RECORDS SUPPLIED —

****************************************

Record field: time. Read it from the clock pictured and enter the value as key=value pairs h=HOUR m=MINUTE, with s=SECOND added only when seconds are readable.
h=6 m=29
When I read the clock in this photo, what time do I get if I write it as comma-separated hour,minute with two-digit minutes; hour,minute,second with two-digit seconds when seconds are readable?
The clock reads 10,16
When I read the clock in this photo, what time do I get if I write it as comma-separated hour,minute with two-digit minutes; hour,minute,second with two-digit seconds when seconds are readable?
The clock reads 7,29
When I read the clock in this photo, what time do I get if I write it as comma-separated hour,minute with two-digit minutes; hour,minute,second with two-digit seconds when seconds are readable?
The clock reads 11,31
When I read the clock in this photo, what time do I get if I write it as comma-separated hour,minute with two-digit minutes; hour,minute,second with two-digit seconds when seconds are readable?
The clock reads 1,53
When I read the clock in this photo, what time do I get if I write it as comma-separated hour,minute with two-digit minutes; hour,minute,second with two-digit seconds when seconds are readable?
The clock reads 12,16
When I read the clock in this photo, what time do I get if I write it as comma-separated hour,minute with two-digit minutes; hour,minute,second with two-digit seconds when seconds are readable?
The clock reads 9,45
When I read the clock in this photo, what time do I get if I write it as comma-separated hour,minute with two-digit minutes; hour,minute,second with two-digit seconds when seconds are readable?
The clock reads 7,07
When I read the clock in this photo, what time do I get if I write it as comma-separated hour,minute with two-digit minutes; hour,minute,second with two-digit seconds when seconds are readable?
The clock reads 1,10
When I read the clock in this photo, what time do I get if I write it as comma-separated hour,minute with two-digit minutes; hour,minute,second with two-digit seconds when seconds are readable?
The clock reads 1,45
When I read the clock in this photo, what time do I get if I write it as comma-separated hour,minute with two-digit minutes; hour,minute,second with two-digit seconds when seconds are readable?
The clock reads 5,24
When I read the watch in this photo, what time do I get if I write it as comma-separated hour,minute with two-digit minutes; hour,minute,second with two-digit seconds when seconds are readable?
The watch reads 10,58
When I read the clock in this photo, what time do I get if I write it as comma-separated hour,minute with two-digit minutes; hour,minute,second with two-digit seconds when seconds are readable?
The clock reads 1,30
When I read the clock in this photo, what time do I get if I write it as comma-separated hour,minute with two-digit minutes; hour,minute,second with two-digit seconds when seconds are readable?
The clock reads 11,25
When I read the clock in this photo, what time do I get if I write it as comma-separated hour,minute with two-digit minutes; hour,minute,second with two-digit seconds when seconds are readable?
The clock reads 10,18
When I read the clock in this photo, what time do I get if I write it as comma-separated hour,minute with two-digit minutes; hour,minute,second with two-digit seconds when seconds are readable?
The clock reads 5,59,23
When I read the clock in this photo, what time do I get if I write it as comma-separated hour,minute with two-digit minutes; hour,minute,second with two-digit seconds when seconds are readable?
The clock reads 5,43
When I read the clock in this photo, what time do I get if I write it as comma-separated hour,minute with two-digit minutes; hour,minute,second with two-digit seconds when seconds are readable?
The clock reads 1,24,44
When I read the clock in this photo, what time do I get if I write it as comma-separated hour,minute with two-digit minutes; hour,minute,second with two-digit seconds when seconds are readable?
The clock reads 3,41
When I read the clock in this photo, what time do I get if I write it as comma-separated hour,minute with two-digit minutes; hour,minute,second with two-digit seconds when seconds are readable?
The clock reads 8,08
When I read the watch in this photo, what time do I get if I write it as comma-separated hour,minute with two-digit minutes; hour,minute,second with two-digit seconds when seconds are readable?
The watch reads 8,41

****************************************

TASK GOAL —
Rewrite all of the entries above, replacing every occurrence of "comma-separated" with "comma-delimited" and leaving everything else unchanged.

ANSWER TO THE TASK —
Record field: time. Read it from the clock pictured and enter the value as key=value pairs h=HOUR m=MINUTE, with s=SECOND added only when seconds are readable.
h=6 m=29
When I read the clock in this photo, what time do I get if I write it as comma-delimited hour,minute with two-digit minutes; hour,minute,second with two-digit seconds when seconds are readable?
The clock reads 10,16
When I read the clock in this photo, what time do I get if I write it as comma-delimited hour,minute with two-digit minutes; hour,minute,second with two-digit seconds when seconds are readable?
The clock reads 7,29
When I read the clock in this photo, what time do I get if I write it as comma-delimited hour,minute with two-digit minutes; hour,minute,second with two-digit seconds when seconds are readable?
The clock reads 11,31
When I read the clock in this photo, what time do I get if I write it as comma-delimited hour,minute with two-digit minutes; hour,minute,second with two-digit seconds when seconds are readable?
The clock reads 1,53
When I read the clock in this photo, what time do I get if I write it as comma-delimited hour,minute with two-digit minutes; hour,minute,second with two-digit seconds when seconds are readable?
The clock reads 12,16
When I read the clock in this photo, what time do I get if I write it as comma-delimited hour,minute with two-digit minutes; hour,minute,second with two-digit seconds when seconds are readable?
The clock reads 9,45
When I read the clock in this photo, what time do I get if I write it as comma-delimited hour,minute with two-digit minutes; hour,minute,second with two-digit seconds when seconds are readable?
The clock reads 7,07
When I read the clock in this photo, what time do I get if I write it as comma-delimited hour,minute with two-digit minutes; hour,minute,second with two-digit seconds when seconds are readable?
The clock reads 1,10
When I read the clock in this photo, what time do I get if I write it as comma-delimited hour,minute with two-digit minutes; hour,minute,second with two-digit seconds when seconds are readable?
The clock reads 1,45
When I read the clock in this photo, what time do I get if I write it as comma-delimited hour,minute with two-digit minutes; hour,minute,second with two-digit seconds when seconds are readable?
The clock reads 5,24
When I read the watch in this photo, what time do I get if I write it as comma-delimited hour,minute with two-digit minutes; hour,minute,second with two-digit seconds when seconds are readable?
The watch reads 10,58
When I read the clock in this photo, what time do I get if I write it as comma-delimited hour,minute with two-digit minutes; hour,minute,second with two-digit seconds when seconds are readable?
The clock reads 1,30
When I read the clock in this photo, what time do I get if I write it as comma-delimited hour,minute with two-digit minutes; hour,minute,second with two-digit seconds when seconds are readable?
The clock reads 11,25
When I read the clock in this photo, what time do I get if I write it as comma-delimited hour,minute with two-digit minutes; hour,minute,second with two-digit seconds when seconds are readable?
The clock reads 10,18
When I read the clock in this photo, what time do I get if I write it as comma-delimited hour,minute with two-digit minutes; hour,minute,second with two-digit seconds when seconds are readable?
The clock reads 5,59,23
When I read the clock in this photo, what time do I get if I write it as comma-delimited hour,minute with two-digit minutes; hour,minute,second with two-digit seconds when seconds are readable?
The clock reads 5,43
When I read the clock in this photo, what time do I get if I write it as comma-delimited hour,minute with two-digit minutes; hour,minute,second with two-digit seconds when seconds are readable?
The clock reads 1,24,44
When I read the clock in this photo, what time do I get if I write it as comma-delimited hour,minute with two-digit minutes; hour,minute,second with two-digit seconds when seconds are readable?
The clock reads 3,41
When I read the clock in this photo, what time do I get if I write it as comma-delimited hour,minute with two-digit minutes; hour,minute,second with two-digit seconds when seconds are readable?
The clock reads 8,08
When I read the watch in this photo, what time do I get if I write it as comma-delimited hour,minute with two-digit minutes; hour,minute,second with two-digit seconds when seconds are readable?
The watch reads 8,41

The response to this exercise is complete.